La mujer que tenía con el tío Manolillo unas relaciones, un punto de contacto que nadie podía calificar.

Quevedo, Cervantes y Lope de Vega, estaban allí; los dos en representación, el uno en persona, haciendo brillar el uno de los representados á Cervantes y cautivando en favor de éste la atención de Dorotea en daño del otro representado, de Lope de Vega.

—Yo os daba durmiendo dijo—el tío Manolillo—y á ti estudiando, holgazana—añadió dirigiéndose á la joven.

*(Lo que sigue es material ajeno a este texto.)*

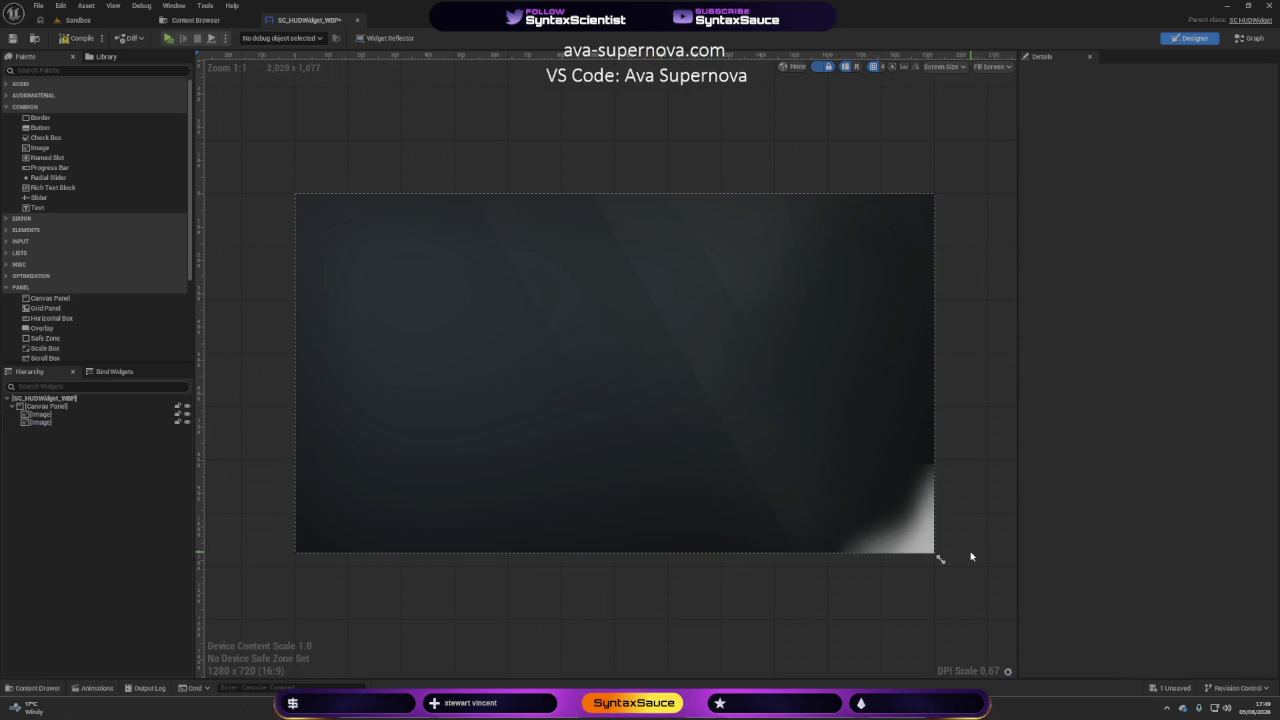
left_click(911, 523)
left_click_drag(886, 523, 903, 534)
left_click(975, 421)
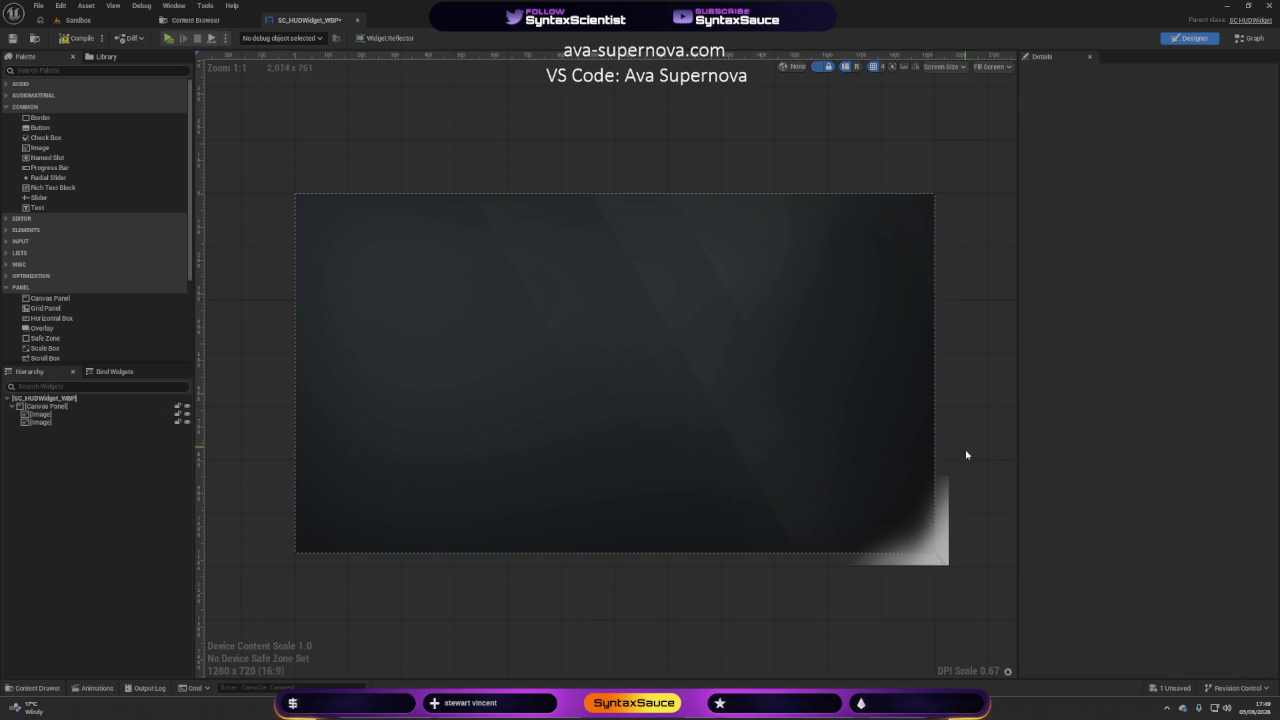
Delete the small T_FillColor_Highlight image from the HUD canvas.
left_click(945, 531)
key("Delete")
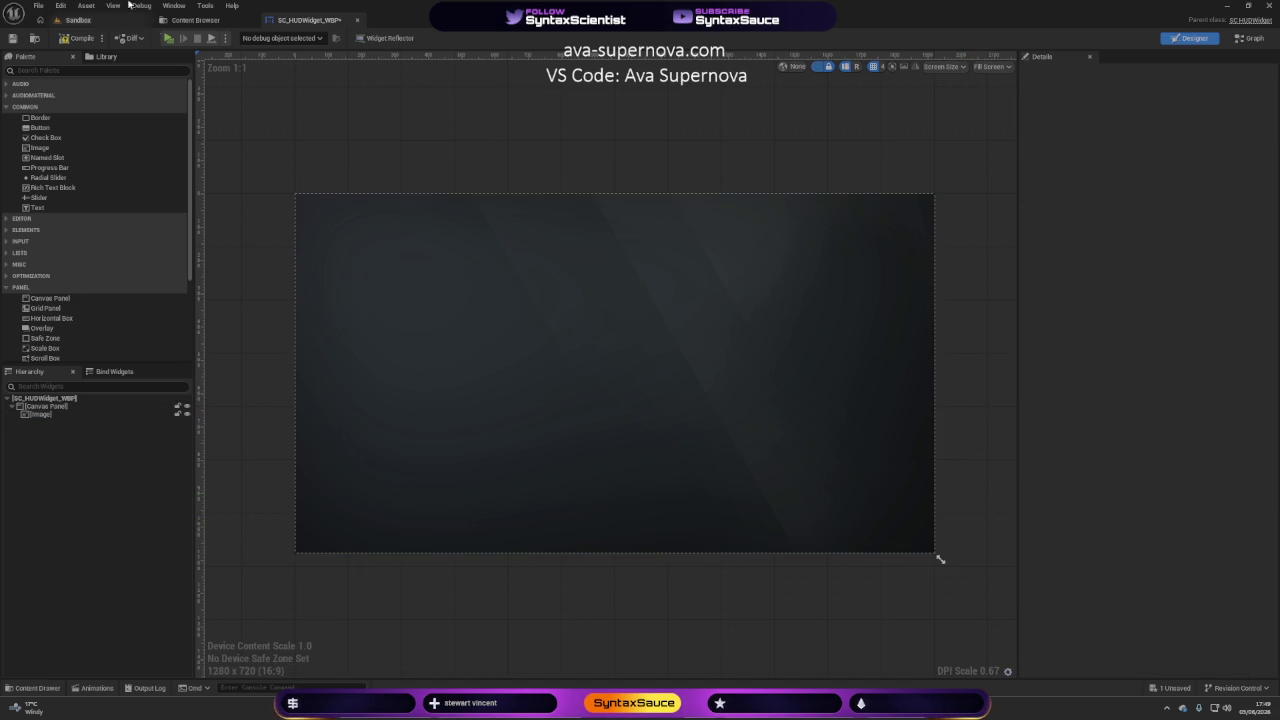
left_click(192, 20)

—Gracias á mi buen Miguel que me he encontrado por ahí, no duermo, ni Dorotea estudia. Cuando habla Cervantes es necesario no vivir sino para escucharle. ¡Qué ingenio! se entiende, cuando no se trata del Pérsiles. Parece mentira que el tan discreto... pero vamos al asunto, y perdone mi buen amigo—añadió Quevedo cerrando el libro y dejándolo sobre la cama—, ¿traéis con vos á ese sujeto?

—Tráigole por los cabezones.

—¿Cómo tal? ¿por los cabezones venís cuando yo os llamo, amigo Juan? Entrad, entrad, amigo mío, la dueña de la casa es una moza demasiado valiente para asustarse, porque vos entréis en su alcoba.

—Decís bien, y tanto más, cuanto me habéis curado de espanto apoderándoos de mi lecho; ¿qué pensarían de mí, si las gentes os vieran?

—Que estoy cansado. ¿Pero qué hacéis que no entráis, amigo Juan?

—Entrad, entrad, caballero—dijo Dorotea levantándose—; esta casa es muy vuestra.